Nutritional Modulation of Estrogen

One strategy that may be helpful with endometriosis is to modulate estrogen through nutritional means. Estrogen has many different metabolites, and research has shown that some metabolites are stronger and more dangerous than others. Certain nutrients, such as indole-3-carbinol, may help increase weaker estrogens while decreasing stronger estrogens. Among patients with endometriosis, this finding may have two benefits. First, it would reduce the stimulatory effect of estrogen on the endometrial tissue, which may reduce the buildup of blood during the early part of the menstrual phase. Second, favorably altering the ratio of weaker to stronger estrogens may reduce the risk of breast and ovarian cancer.

Specifically, indole-3-carbinol has been documented to increase the ratio of weaker 2-hydroxyestrone to the stronger and carcinogenic 16-alpha hydroxyestrone (Reed GA et al 2005). It accomplishes this by encouraging synthesis of additional 2-hydroxyestrone (Yoshida M et al 2004).
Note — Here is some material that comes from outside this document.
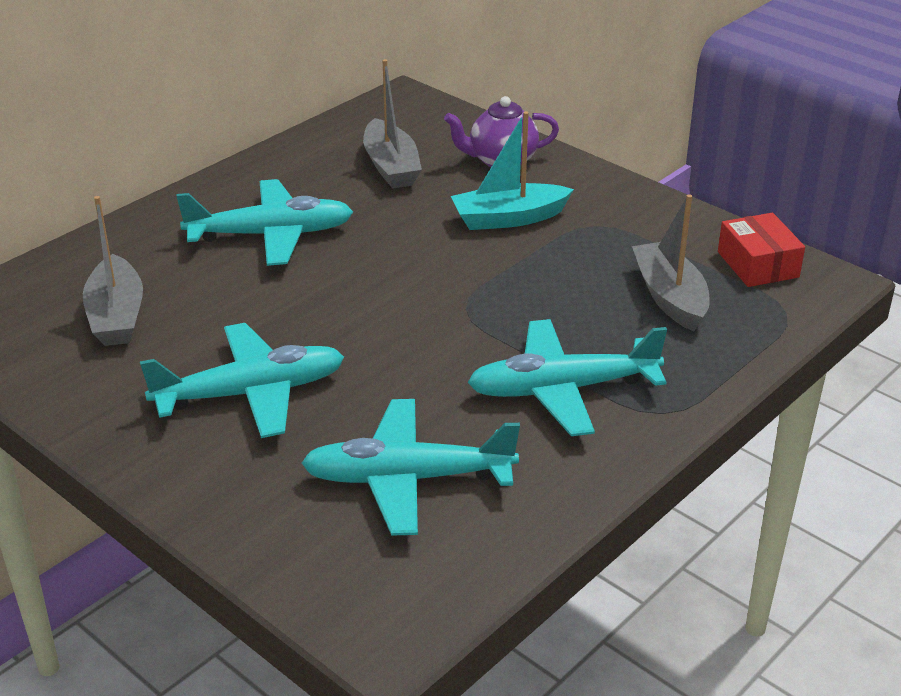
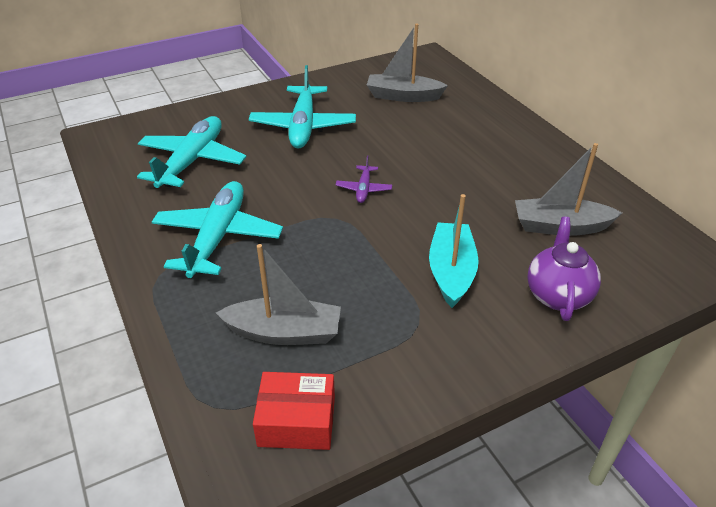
camera: 110 degrees right, 5 degrees up
(271, 235) = (471, 155): turquoise plane -> none
(393, 301) = (363, 189): none -> purple plane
A related natural approach to estrogen modulation may be found in a compound called diindolylmethane, a byproduct of indole-3-carbinol that has shown many cancer-fighting effects.

Endometriosis and Other Diseases

Endometriosis has been associated with an increased risk of conditions associated with abnormal immune responses: systemic lupus erythematosus, rheumatoid arthritis, multiple sclerosis, and Sjögren’s syndrome (Sinaii N et al 2002). Allergies, eczema, and asthma caused by a hypersensitivity reaction of the immune system are also increased in women with endometriosis. Fibromyalgia, chronic fatigue syndrome, and hypothyroidism are significantly more common in individuals with hypersensitivity reactions than in the general U.S. population (Sinaii N et al 2002).

A survey revealed that 42 percent of women with endometriosis have underactive thyroid glands (hypothyroidism). Women with endometriosis have a higher incidence of hypothyroidism than most women in the United States (Sinaii N et al 2002).

Endometriosis is also correlated with an increased risk of ovarian cancer and non-Hodgkin’s lymphoma (Ness RB et al 2000; Olson JE et al 2002).